HMP has assembled a leading drug research and development team (R&D) of over 360 scientists and staff based in China, which collectively form the Innovation Platform of Hutchison China MediTech (AIM/NASDAQ: HCM). The large-scale, in-house and fully-integrated R&D operations work seamlessly together to discover and develop targeted therapies for oncology and immunology diseases.
Chemistry-focused R&D approach
HMP uses a chemistry-focused approach to develop highly selective small molecule tyrosine kinase inhibitors that are intended to have potentially global first-in-class efficacy or be sufficiently differentiated to be global best-in-class, next-generation therapies with a superior profile compared to existing approved drugs that act against the relevant kinase targets.

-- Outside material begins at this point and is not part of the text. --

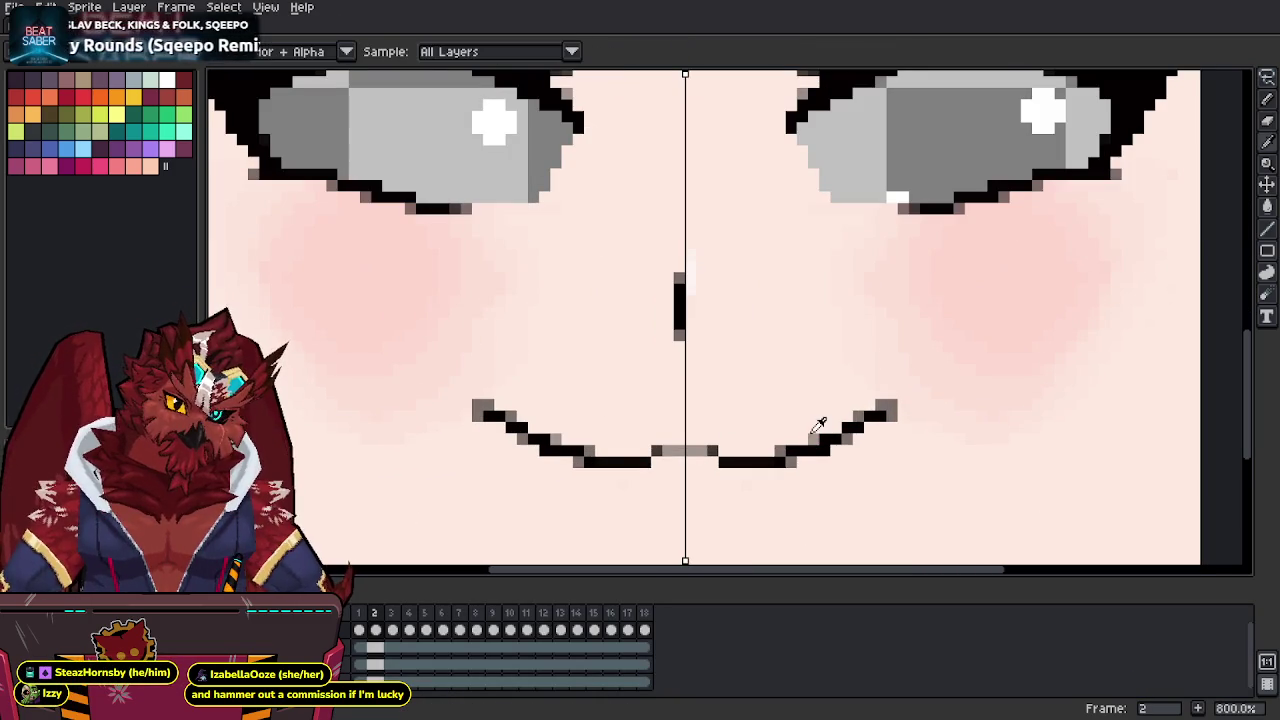
pyautogui.press('b')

This approach consists of two main pillars:
- Developing synthetic compounds against novel targets with global first-in-class potential, which includes savolitinib (targeting c-Met), HMPL-523 (targeting Syk) and HMPL-453 (targeting FGFR1/2/3); and
- Developing synthetic compounds against validated targets with clear differentiation to potentially be a global best-in-class/next-generation therapy in their respective categories, including fruquintinib (targeting VEGFR1/2/3), sulfatinib (targeting VEGFR / FGFR1), epitinib (targeting EGFRm+ brain metastasis), theliatinib (targeting EGFR wild type) and HMPL-689 (targeting PI3K).
We have built up a broad and diversified pipeline of drug candidates , deliberately engineered to achieve:
- Unique selectivity to limit target-based toxicity
- High potency to optimise the dose selection with the objective to lower the required dose and thereby limit compound-based toxicity
- Chemical structures engineered to improve drug exposure in the targeted tissue
- The ability to be combined with other therapeutic agents
All differentiated drug candidates have advanced into the clinic and are currently in development in China and globally.